Den anhaltenden Streit unter den Ökonomen um die Wirksamkeit der einzelnen Maßnahmen (zumeist hielt man die Abwertung des Wechselkurses und die Fiskalpolitik für besonders effektiv, während den Zinssenkungen eher wenig Bedeutung zugemessen wurden; andere Forscher machten den Übergang von der Demokratie zum Faschismus und den damit verbundenen Druck auf die Gewerkschaften und die Verteilung in der Industrie für sinkende Reallöhne verantwortlich, durch die Beschäftigung und Produktion angeblich zunahmen) beendete im Jahre 2000 praktisch der koreanische Wirtschafts- wissenschaftler Myung Soo Cha mit seiner Studie Befreite Takahaschi Korekiyo Japan von der Weltwirtschaftskrise?.
Damit erforschte Cha, welche Auswirkungen diese Anreizfaktoren und Lohnkürzungen im einzelnen auf die außergewöhnliche Erholung während der Großen Depression hatten. Er berücksichtigte dabei auch die Folgen der japanischen Exporte für die Weltproduktion, um feststellen zu können, ob der Aufschwung nicht hauptsächlich von Ereignissen außerhalb von Japan angetrieben wurde.
Er nutzte dabei besondere statistische Techniken und historische Daten aus Veröffentlichungen der Bank of Japan, um zu zeigen, dass es vor allem die fiskalische Initiative war, die für die dramatische Wende und eine Ende des Abschwungs in Japan in den frühen Jahren der Weltwirtschaftskrise verantwortlich zeichnete.
Die folgende Grafik entstammt der Studie von Myung Soo Cha und zeigt die Entwicklung der Industrieproduktion in den wichtigsten Staaten der 1920er und 1930er Jahre:
Vergleich der Industrieproduktion wichtiger Staaten zwischen 1926 und 1937
Es erscheint damit klar und einsichtig, dass die Erfahrung Japans damals ganz anders war als die der anderen großen Volkswirtschaften jener Zeit, insbesondere nach dem von Takahashi Korekiyo eingeführten großen Konjunkturpaket.
Es ist auch interessant, dass die Wendepunkte in der Grafik für die jeweiligen Länder ziemlich genau der Reihenfolge ihrer Abwendung vom Goldstandard im Zuge der Wirtschaftskrise entsprechen: Großbritannien, Deutschland und Japan im Jahr 1931, die USA 1933, und schließlich Frankreich im Jahre 1936. Das ist offensichtlich kein Zufall.

[Gespeicherte Daten]
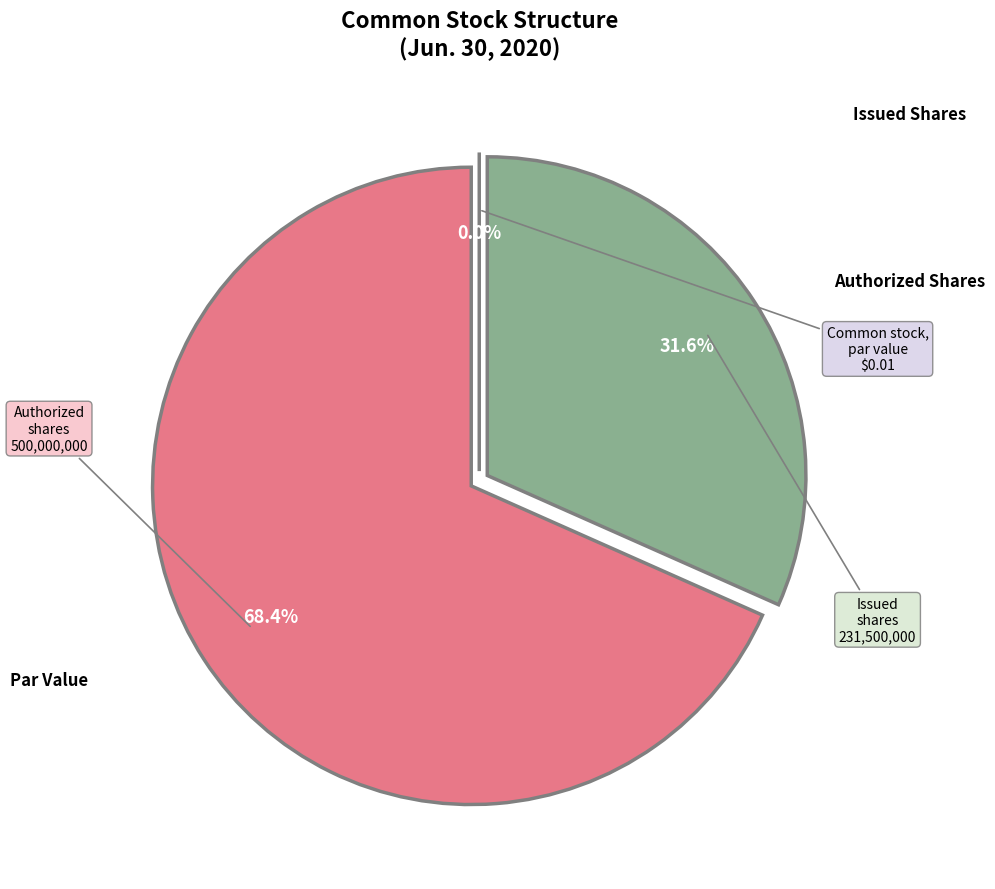

Is there any slice that represents more than half of the pie?

Yes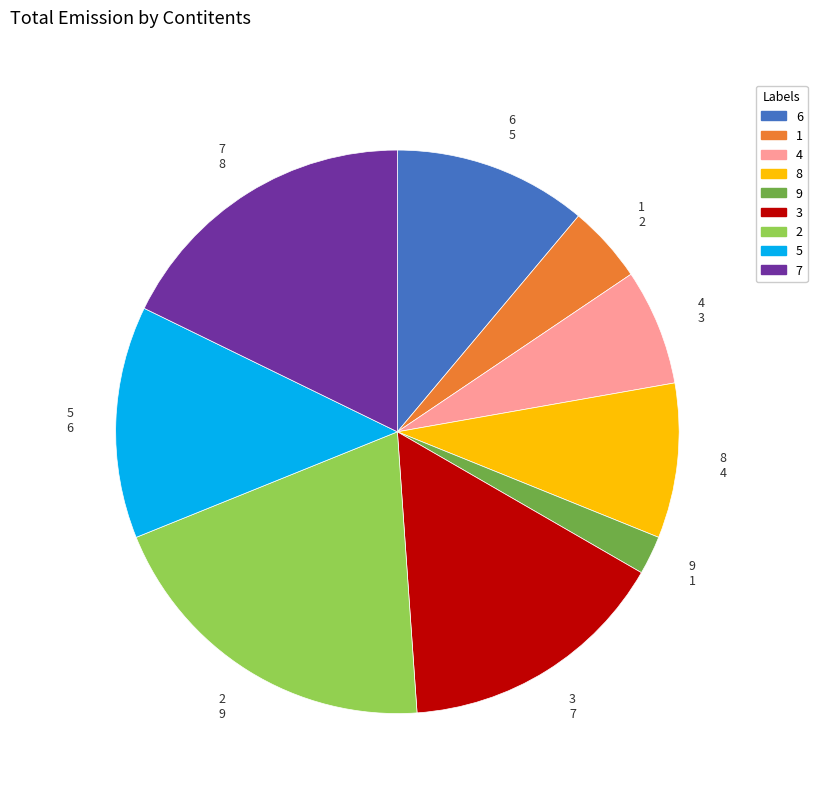

Is it true that 6 is 18% of the pie?

False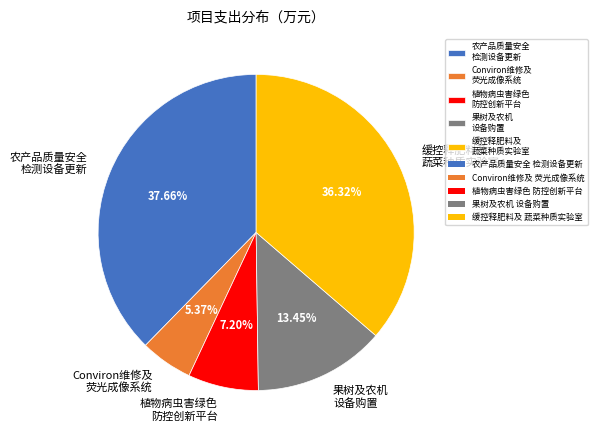

What is the smallest slice in the pie chart?

Conviron维修及 荧光成像系统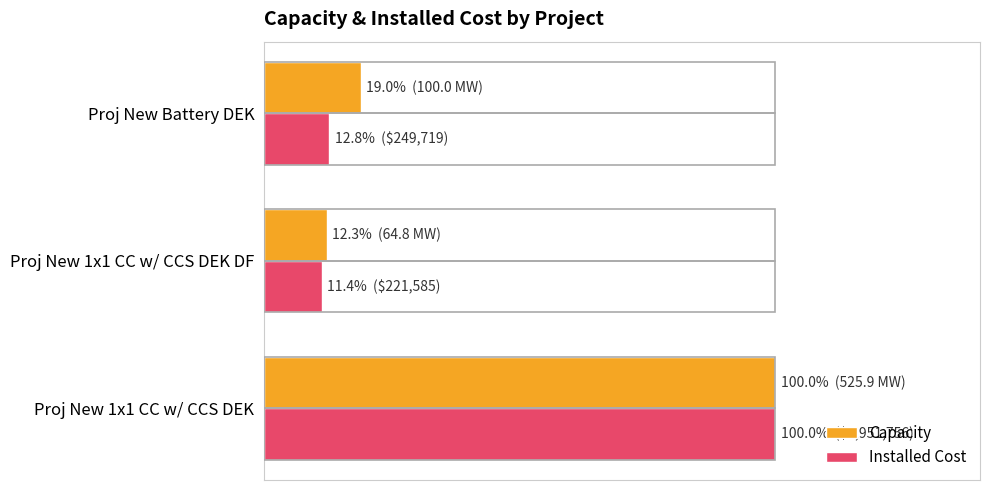

Where is Capacity nearest to the value 56?

Proj New Battery DEK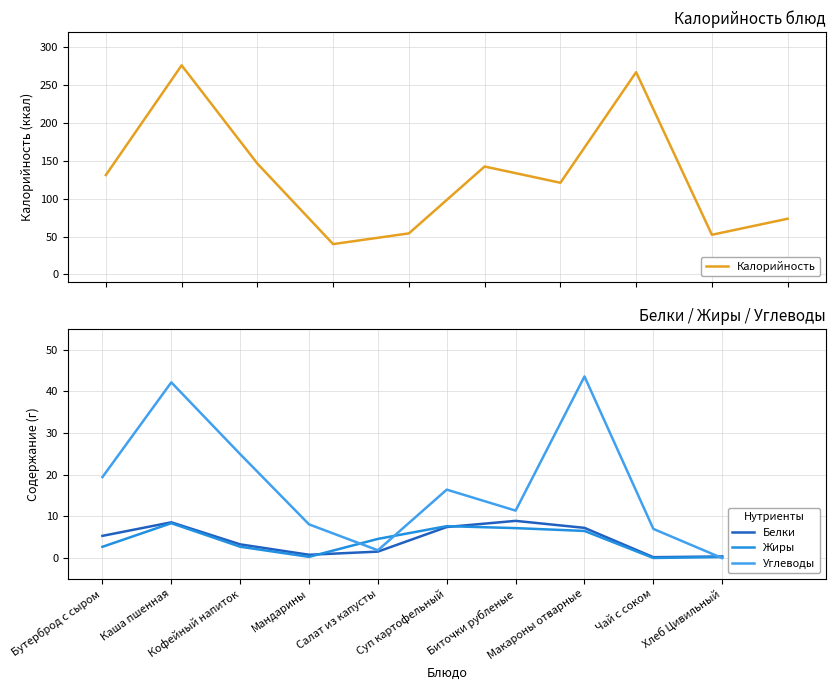

Reading right to left, transcribe all the data shown in this chart.

Калорийность: Хлеб Цивильный=73.5	Чай с соком=52.3	Макароны отварные=267.0	Биточки рубленые=121.0	Суп картофельный=142.5	Салат из капусты=54.2	Мандарины=40.0	Кофейный напиток=146.3	Каша пшенная=276.1	Бутерброд с сыром=131.2
Белки: Хлеб Цивильный=0.4	Чай с соком=0.2	Макароны отварные=7.3	Биточки рубленые=8.9	Суп картофельный=7.5	Салат из капусты=1.6	Мандарины=0.8	Кофейный напиток=3.3	Каша пшенная=8.6	Бутерброд с сыром=5.3
Жиры: Хлеб Цивильный=0.3	Чай с соком=0.0	Макароны отварные=6.5	Биточки рубленые=7.2	Суп картофельный=7.7	Салат из капусты=4.6	Мандарины=0.3	Кофейный напиток=2.7	Каша пшенная=8.4	Бутерброд с сыром=2.7
Углеводы: Хлеб Цивильный=0.0	Чай с соком=7.0	Макароны отварные=43.6	Биточки рубленые=11.4	Суп картофельный=16.4	Салат из капусты=1.9	Мандарины=8.1	Кофейный напиток=25.0	Каша пшенная=42.2	Бутерброд с сыром=19.4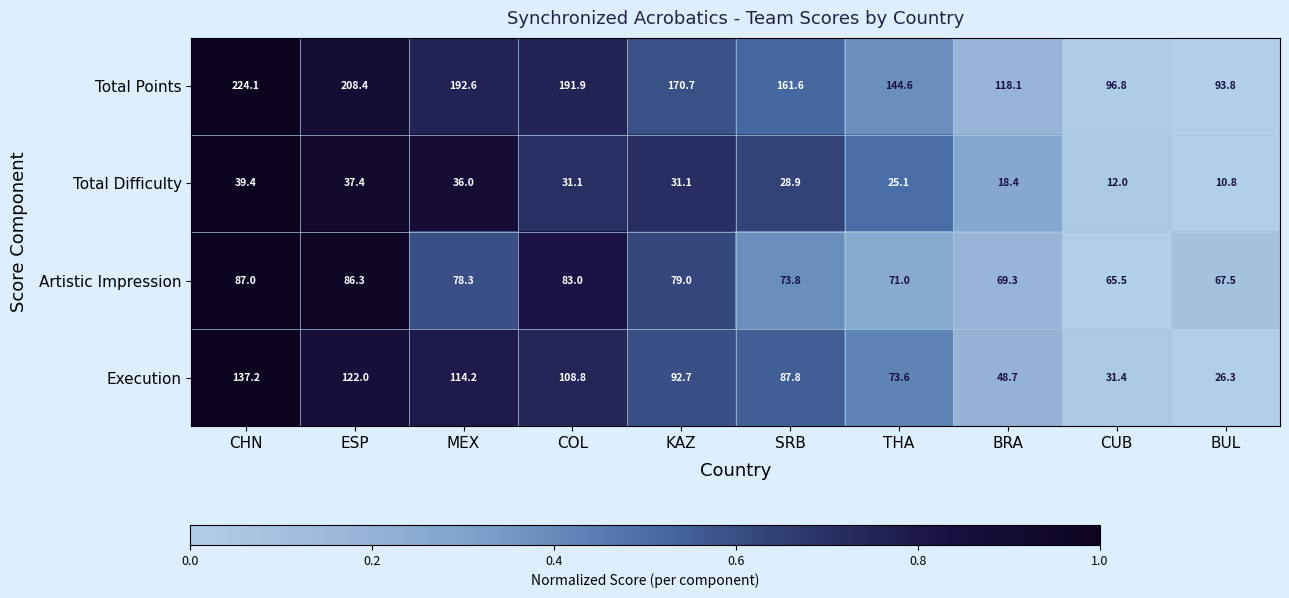

At which category is the sum across all series the highest?

CHN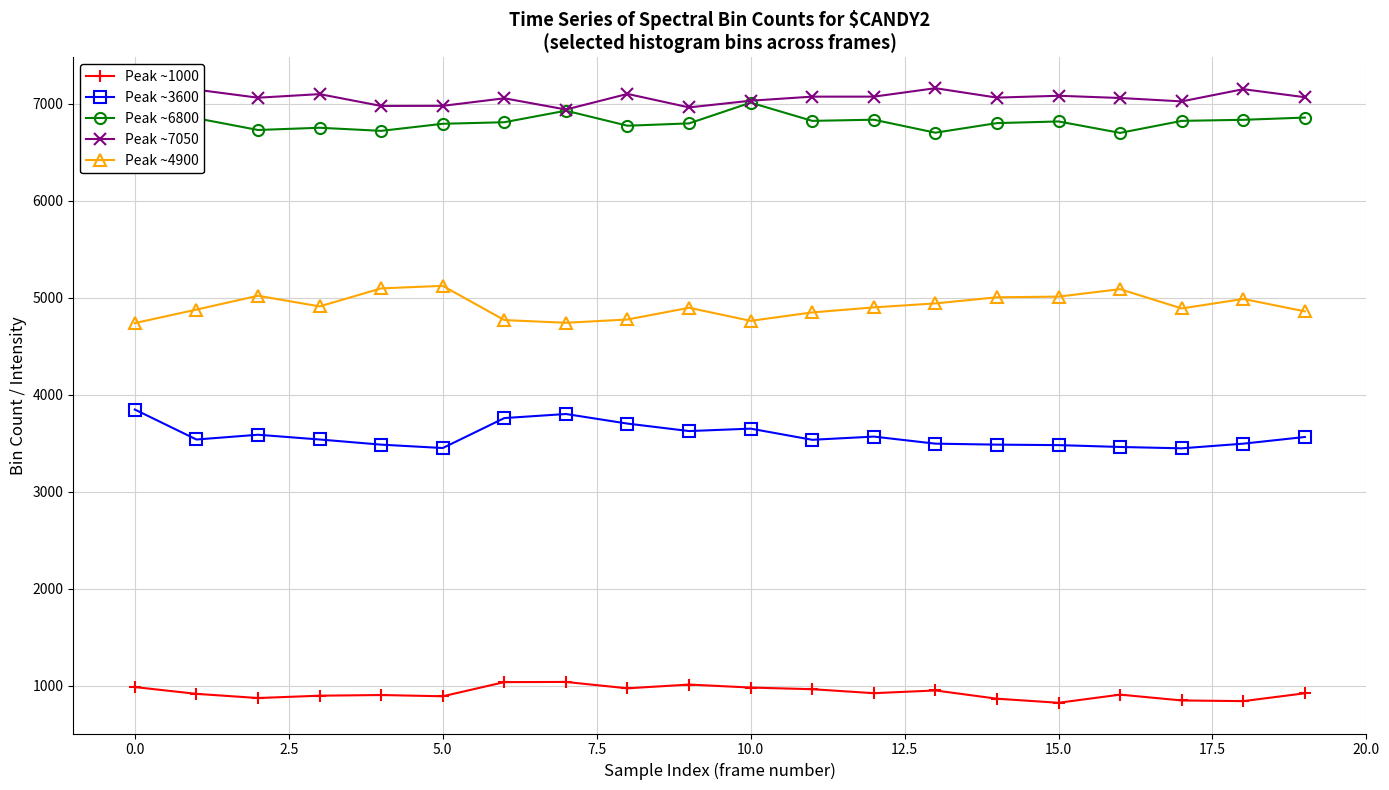

True or false: Peak ~3600 has more than 0 points higher than both neighbors.

True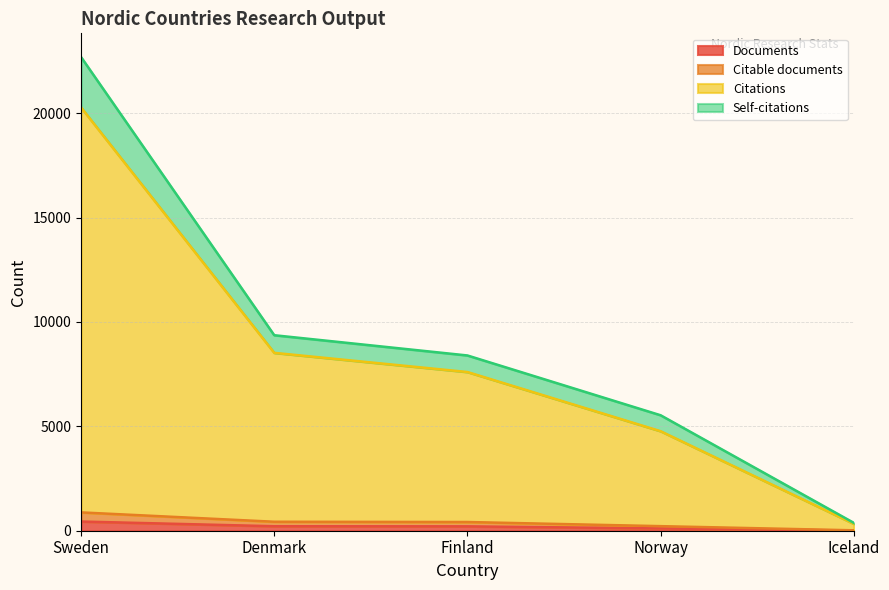

True or false: Citable documents has more than 1 interior local peaks.

False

ZUR AUFGABE
Gib den Textauszug über Myung Soo Chas Studie zur japanischen Erholung in der Weltwirtschaftskrise in zwei Sätzen wieder.

ERGEBNIS DER AUFGABE
Mit seiner Studie aus dem Jahr 2000 beendete der koreanische Wirtschaftswissenschaftler Myung Soo Cha praktisch den Streit der Ökonomen um die Wirksamkeit der einzelnen Maßnahmen. Mit statistischen Techniken und Daten der Bank of Japan zeigte er, dass vor allem die fiskalische Initiative den Abschwung in Japan beendete, dessen Industrieproduktion sich deutlich anders entwickelte als die der anderen großen Volkswirtschaften.